There were problems with the extremely high temperature necessary in the reactor. Fuel and reactor internal components evolved into exotic ceramics. HTRE-1 was modified and renamed HTRE-2, changed into a high-temperature-materials test reactor by cutting a hexagonal, 11-inch hole in the middle of the reactor. Newly designed fuel elements were mounted in the hole and run up to 2,800°F. Progress was encouraging, and it was time for HTRE-3.

HTRE-3 was a complete redesign. One smaller, horizontally mounted reactor ran two tandem J-47 jet engines, mounted as they would be in the proposed airplane, with the reactor located at the center of balance of the airframe.[100] The reactor was sized realistically, such as would fit in the finished airplane, but it still dwarfed the big General Electric jets. The fuel pins and control rods took up a lot of space, but there still had to be enough air passageway to spin the turbines in two J-47s. The core diameter was 51 inches, and the length 43.5 inches. The moderator was a solid ceramic, zirconium hydride, and that also took up room in the reactor core. The whole thing was encased in a solid beryllium neutron reflector. The reactor would still be considered highly advanced 54 years later.
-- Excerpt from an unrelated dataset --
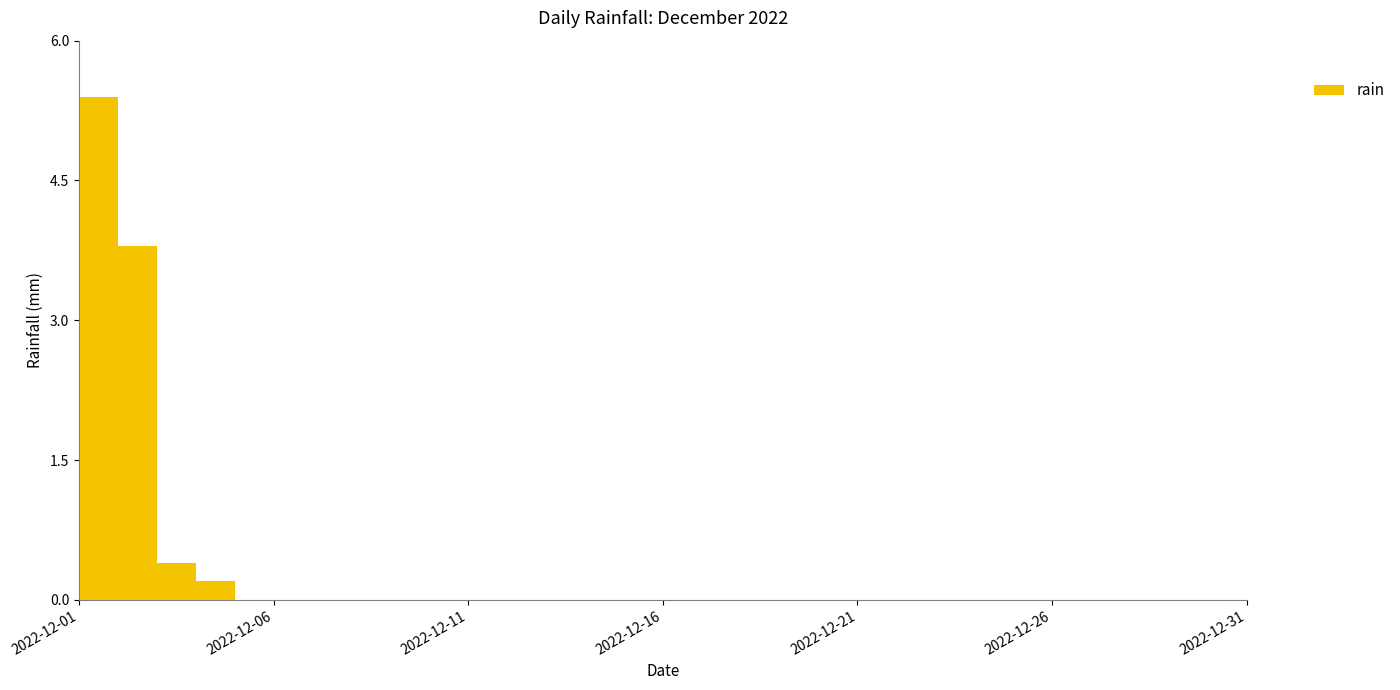

Rank the categories by value from highest to lowest.

2022-12-01, 2022-12-02, 2022-12-03, 2022-12-04, 2022-12-05, 2022-12-06, 2022-12-07, 2022-12-08, 2022-12-09, 2022-12-10, 2022-12-11, 2022-12-12, 2022-12-13, 2022-12-14, 2022-12-15, 2022-12-16, 2022-12-17, 2022-12-18, 2022-12-19, 2022-12-20, 2022-12-21, 2022-12-22, 2022-12-23, 2022-12-24, 2022-12-25, 2022-12-26, 2022-12-27, 2022-12-28, 2022-12-29, 2022-12-30, 2022-12-31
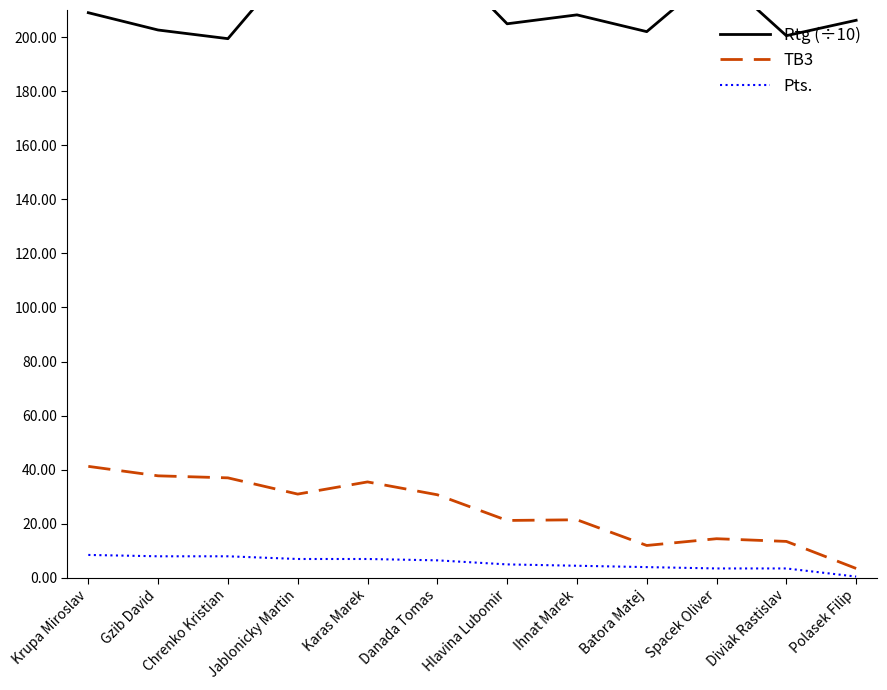

At which category does Rtg (÷10) reach its first local valley?

Chrenko Kristian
By November of 1958 Heater-Three was on the test stand and ready to show what it could do.[101] On the morning of November 18 the crew started the engine compressors and made the reactor supercritical by manual control. Power was increased slowly to 60 kilowatts and leveled off, just to “check for leaks.” Everything seemed fine. The crew shut it down and went to lunch.[102] Feeling fed and frisky, the crew decided to proceed with the experiment program and run it up to 120 kilowatts. The engines started smoothly, with power increasing by a factor of 2.7 every 20 seconds. When the power reached 12 kilowatts, they switched to automatic, released the control handles, and sat back to watch it happen.

The automatic control used an ion chamber to detect gamma rays originating in fission. The number of gamma rays detected per second was perfectly proportional to the power level of the reactor, and it was read out as kilowatts on a meter at the control panel. The same signal was fed to a pen-chart recorder, giving a permanent record of power history of the engines. The current from this same detector was also fed to an amplifier, and this enhanced signal controlled a set of electric motors connected to the reactor control rods, running them in or out of the reactor core to satisfy a pre-set level of gamma-ray production rate. The high-voltage line feeding electricity to the ion chamber had been modified as an improvement to the circuit. A filter had been installed to prevent clicks and hums originating in the electric motors from contaminating the gamma ray signal.